### WHAT TO WORK ON
Leaving the images aside, transcribe all the data below exactly.

### DATA SEGMENT
= Beginning of Section =

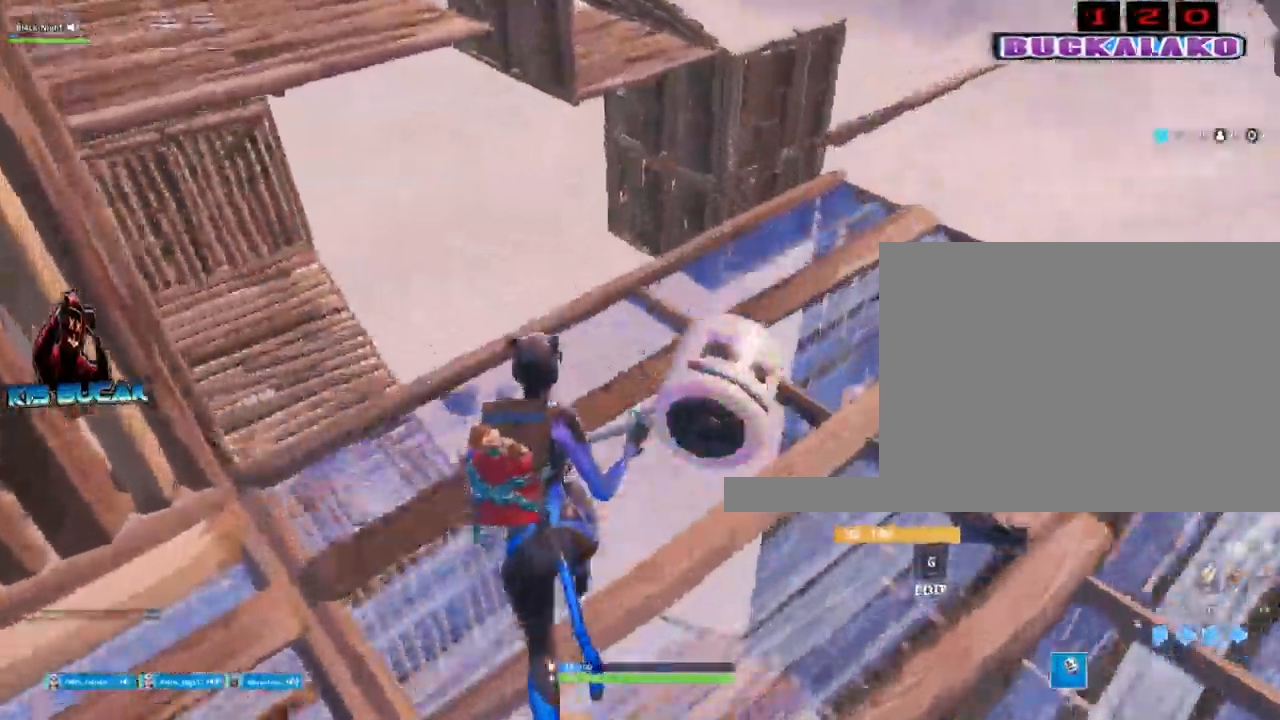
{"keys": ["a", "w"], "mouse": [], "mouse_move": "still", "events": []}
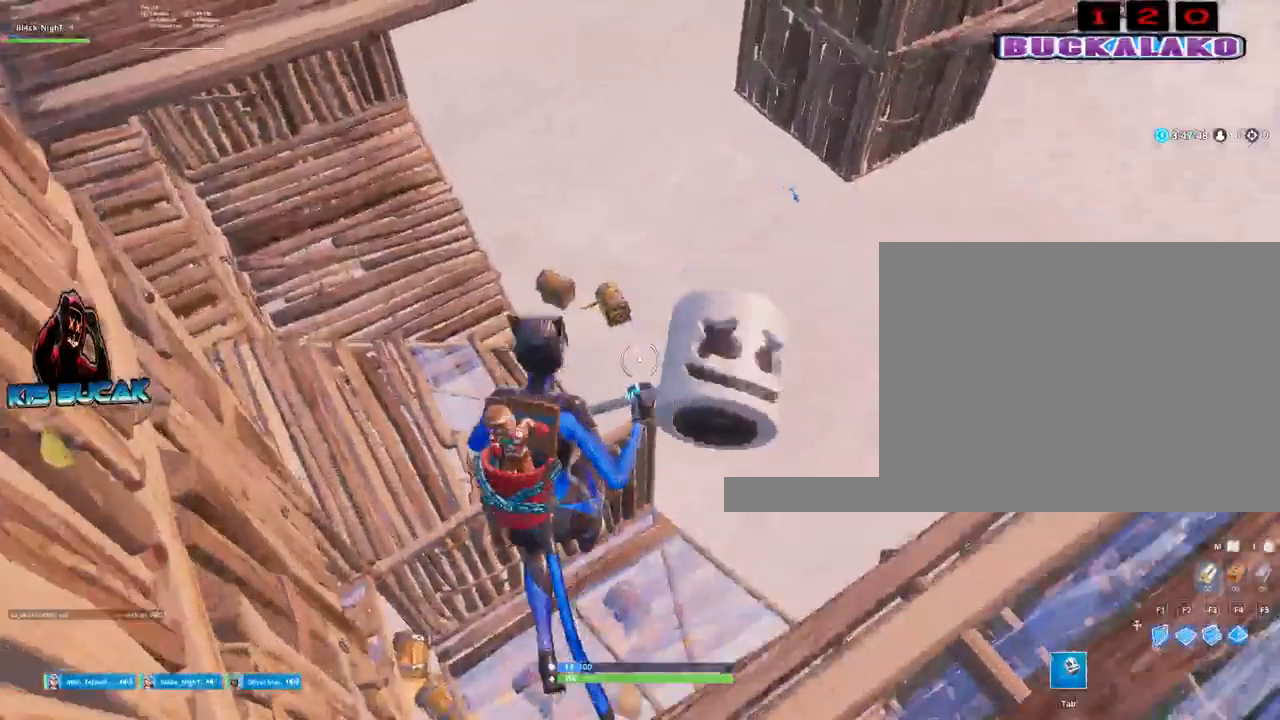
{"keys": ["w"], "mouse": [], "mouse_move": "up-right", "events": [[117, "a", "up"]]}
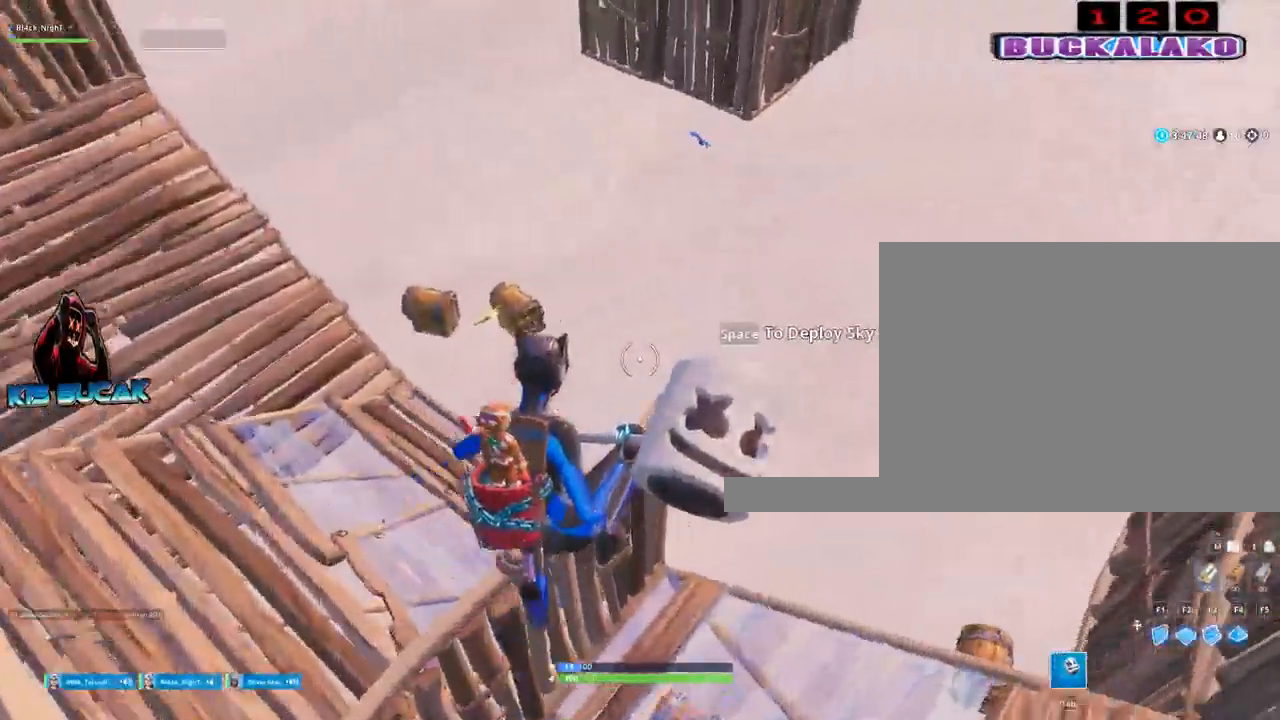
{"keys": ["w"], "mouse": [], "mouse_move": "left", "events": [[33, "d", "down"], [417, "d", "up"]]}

= End of Section =

### RESPONSE
{"keys": ["a", "w"], "mouse": [], "mouse_move": "still", "events": []}
{"keys": ["w"], "mouse": [], "mouse_move": "up-right", "events": [[117, "a", "up"]]}
{"keys": ["w"], "mouse": [], "mouse_move": "left", "events": [[33, "d", "down"], [417, "d", "up"]]}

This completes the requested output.